Realistically, what does sub-metre accuracy help with "evil" (catch-all for all non-disease-related) surveillance that, say, a 5-10m is insufficient for?
Hyper localized association. Like, for example, a dissident organizing a local chapter of some organization who disperses information via in person hand offs of handwritten papers every. In this example, their hand off point, in a small town of tens of thousands, is the Saturday farmers' market that runs from 8 until 5 or so. They and their conspirators all went to the farmers' market regularly before so it's completely natural for them to appear within 5-10 meters of each other a few Saturdays a month (usually because the three most popular food trucks have long lines right next to each other). Except now "evil" can roll up the ringleader and see a pattern of who passed within an arm's reach every time the ringleader got a message from the head organization without actually spending the resources to surveil anyone in person.
"Evil" usually doesn't care enough about most people to spend significant resources surveiling them. The danger in dropping that threshold is that "evil" invents new ways to exploit any efficiency.
"Evil" is a bit loaded, but what that level of accuracy does is let you say "this person was in front of the shelves for products X, Y and Z" as opposed to "this person was probably in the store".
This app appears to use peer to peer Bluetooth between phones, not beacons. The intention is to determine relative proximity between users, not absolute position.
Tracking isn't just by connection. Their point is that bluetooth tracking (by beacon or otherwise) is already a thing - many major retailers and franchises already do it.

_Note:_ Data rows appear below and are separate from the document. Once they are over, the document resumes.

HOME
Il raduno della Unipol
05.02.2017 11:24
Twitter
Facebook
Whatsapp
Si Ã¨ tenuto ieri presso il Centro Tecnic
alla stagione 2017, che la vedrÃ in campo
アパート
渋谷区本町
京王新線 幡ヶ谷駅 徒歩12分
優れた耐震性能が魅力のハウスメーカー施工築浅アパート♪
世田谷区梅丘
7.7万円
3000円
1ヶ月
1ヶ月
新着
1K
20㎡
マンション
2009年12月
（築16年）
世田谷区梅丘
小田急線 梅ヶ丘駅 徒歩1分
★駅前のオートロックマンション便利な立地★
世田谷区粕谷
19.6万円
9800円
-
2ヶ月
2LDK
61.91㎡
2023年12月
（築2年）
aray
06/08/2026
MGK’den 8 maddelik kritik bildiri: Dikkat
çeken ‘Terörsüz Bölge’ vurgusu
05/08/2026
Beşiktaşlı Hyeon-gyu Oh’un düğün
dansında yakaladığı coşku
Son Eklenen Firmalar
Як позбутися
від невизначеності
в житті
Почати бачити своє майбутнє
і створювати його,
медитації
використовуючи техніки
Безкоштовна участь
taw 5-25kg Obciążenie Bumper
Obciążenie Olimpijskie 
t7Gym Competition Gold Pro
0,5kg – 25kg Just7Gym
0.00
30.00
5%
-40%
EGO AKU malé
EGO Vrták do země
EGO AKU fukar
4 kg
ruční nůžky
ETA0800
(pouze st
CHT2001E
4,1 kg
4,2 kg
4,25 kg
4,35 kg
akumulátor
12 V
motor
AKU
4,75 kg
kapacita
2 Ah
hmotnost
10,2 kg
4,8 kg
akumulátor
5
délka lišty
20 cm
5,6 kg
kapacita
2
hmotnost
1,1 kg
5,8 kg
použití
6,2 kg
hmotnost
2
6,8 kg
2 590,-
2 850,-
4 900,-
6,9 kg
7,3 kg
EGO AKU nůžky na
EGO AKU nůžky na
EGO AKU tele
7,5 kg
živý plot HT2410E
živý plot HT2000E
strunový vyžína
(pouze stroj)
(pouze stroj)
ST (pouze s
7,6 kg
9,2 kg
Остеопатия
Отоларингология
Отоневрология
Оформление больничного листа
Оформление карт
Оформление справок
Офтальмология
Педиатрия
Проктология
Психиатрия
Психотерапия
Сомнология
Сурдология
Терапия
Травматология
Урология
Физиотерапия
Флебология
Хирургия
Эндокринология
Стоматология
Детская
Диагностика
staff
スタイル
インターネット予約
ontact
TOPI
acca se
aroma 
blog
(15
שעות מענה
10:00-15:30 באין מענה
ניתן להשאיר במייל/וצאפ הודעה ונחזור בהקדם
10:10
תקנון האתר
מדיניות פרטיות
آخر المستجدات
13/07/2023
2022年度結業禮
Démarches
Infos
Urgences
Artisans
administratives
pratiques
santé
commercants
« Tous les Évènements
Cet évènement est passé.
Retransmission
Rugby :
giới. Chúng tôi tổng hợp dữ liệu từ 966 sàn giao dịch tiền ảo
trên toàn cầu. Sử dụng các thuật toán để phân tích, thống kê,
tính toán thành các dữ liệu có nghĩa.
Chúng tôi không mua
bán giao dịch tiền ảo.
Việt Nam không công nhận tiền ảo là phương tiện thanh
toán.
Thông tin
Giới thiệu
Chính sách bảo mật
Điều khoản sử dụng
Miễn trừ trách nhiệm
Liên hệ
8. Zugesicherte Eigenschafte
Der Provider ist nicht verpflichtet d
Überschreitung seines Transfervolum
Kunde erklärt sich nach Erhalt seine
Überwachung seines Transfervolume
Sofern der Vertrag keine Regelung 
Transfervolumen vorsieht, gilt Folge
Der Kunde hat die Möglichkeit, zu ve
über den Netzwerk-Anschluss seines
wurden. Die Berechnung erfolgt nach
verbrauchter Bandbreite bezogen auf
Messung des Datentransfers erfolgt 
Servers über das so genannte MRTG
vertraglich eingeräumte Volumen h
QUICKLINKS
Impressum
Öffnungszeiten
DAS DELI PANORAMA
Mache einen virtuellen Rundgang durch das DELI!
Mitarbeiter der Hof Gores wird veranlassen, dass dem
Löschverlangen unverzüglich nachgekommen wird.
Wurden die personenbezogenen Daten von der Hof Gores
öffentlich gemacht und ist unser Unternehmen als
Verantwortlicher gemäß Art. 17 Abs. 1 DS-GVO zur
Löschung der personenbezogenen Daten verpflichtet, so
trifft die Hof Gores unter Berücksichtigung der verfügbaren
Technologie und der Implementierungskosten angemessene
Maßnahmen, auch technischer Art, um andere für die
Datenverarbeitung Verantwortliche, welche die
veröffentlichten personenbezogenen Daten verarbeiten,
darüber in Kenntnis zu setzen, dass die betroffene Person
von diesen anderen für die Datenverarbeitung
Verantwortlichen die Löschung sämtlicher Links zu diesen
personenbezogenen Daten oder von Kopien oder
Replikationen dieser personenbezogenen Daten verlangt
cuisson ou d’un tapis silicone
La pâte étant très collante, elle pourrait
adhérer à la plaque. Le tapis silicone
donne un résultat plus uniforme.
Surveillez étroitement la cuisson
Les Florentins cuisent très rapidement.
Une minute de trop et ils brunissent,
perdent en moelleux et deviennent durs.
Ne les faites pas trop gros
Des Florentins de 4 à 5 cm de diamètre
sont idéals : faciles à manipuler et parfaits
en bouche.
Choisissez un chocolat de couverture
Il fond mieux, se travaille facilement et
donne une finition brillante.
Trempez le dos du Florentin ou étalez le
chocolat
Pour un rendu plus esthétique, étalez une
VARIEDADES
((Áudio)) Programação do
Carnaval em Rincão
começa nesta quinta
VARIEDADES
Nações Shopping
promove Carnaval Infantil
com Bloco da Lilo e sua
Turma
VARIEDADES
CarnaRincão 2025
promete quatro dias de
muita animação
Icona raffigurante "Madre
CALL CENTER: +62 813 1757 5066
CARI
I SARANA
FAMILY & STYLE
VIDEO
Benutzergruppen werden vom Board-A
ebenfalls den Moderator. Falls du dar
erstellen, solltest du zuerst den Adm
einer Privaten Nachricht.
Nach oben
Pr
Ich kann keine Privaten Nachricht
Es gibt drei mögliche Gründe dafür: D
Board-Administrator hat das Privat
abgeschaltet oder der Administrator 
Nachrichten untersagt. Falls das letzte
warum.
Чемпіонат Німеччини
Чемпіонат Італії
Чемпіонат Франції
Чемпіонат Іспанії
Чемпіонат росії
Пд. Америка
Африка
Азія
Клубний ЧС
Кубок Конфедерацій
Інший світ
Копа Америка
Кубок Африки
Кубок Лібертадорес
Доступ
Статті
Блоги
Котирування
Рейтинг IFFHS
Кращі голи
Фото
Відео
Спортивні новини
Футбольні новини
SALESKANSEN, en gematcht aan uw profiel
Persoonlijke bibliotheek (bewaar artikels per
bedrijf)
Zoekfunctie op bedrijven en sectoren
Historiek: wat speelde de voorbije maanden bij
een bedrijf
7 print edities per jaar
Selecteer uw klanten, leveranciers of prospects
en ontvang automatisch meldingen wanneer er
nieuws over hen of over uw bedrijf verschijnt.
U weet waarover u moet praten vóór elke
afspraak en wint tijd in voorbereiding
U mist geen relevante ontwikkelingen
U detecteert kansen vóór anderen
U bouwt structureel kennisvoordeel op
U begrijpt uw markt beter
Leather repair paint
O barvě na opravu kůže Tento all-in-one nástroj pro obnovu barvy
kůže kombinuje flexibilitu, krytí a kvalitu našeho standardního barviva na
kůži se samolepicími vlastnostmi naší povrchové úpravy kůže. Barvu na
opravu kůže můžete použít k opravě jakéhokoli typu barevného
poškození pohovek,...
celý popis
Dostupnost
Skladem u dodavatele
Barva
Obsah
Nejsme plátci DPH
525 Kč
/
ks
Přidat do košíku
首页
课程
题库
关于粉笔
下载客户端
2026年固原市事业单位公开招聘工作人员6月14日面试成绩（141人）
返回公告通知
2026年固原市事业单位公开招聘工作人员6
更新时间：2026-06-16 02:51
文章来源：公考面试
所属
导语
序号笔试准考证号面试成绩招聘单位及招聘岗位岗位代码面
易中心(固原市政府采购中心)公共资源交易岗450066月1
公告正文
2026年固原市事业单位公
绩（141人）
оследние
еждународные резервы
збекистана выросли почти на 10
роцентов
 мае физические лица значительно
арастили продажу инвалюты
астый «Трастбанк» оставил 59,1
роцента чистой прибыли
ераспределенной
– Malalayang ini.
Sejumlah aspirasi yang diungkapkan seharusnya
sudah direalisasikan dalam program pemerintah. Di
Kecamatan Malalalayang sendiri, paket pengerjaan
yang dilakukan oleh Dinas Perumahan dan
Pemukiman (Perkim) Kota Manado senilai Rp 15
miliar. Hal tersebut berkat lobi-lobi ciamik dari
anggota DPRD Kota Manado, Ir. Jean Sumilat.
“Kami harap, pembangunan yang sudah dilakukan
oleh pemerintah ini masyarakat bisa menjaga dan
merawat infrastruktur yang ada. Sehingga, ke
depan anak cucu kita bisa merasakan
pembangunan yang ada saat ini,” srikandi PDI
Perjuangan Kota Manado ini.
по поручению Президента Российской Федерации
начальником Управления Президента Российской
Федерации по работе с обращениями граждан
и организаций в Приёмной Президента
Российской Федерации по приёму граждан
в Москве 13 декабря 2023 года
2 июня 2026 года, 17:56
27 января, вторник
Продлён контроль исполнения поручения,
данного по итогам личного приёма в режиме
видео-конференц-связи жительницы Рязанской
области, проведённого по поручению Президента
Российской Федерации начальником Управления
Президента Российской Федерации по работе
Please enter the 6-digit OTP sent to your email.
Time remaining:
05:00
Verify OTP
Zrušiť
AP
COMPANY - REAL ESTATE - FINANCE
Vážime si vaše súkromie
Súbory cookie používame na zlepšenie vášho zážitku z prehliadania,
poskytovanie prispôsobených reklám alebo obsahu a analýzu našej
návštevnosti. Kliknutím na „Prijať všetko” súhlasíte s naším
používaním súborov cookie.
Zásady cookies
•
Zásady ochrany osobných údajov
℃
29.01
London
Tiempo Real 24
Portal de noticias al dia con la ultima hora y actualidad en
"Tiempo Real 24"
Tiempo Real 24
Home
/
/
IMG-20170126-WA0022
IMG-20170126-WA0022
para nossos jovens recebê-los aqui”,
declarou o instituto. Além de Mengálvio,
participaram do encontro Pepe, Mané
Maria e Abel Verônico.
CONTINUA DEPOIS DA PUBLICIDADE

It's ridiculously easy to turn any Bluetooth device into a beacon. All you have to do is configure the BLE advertising frame for the device and then set the device to advertise. I can turn my laptop into a beacon in about 5 minutes(some web searching to remember exact commands and formats).
Currently, yes, but "numerical results with a system operating at 39 GHz show that sub-meter 3D positioning accuracy is achievable in future mmW 5G networks" :)
I'm pretty sure he was referring to cell tower location data, not bluetooth. Though cell tower location data has low resolution, in the order of a few 100 feet to several miles. Not useful for contact tracing.
The capability of using the Bluetooth stack for tracking is not new, this proposal limits the way that data can be used. See the cryptographic specification linked below.
The alternative would be GPS which some governments are looking at now. It might give higher precision with a grid of location data to enhance it, but I would assume the protocol prevents this eg by some randomization of ids?
What skuhn said. That is what the solution the Norwegian and Danish government is implementing is supposedly doing. Reporting the GPS data back to a central server. If you’re using iPhone.
Bluetooth has a quite small range, which may give higher tracking precision (to anyone receiving the signal) than the data cell phone companies have.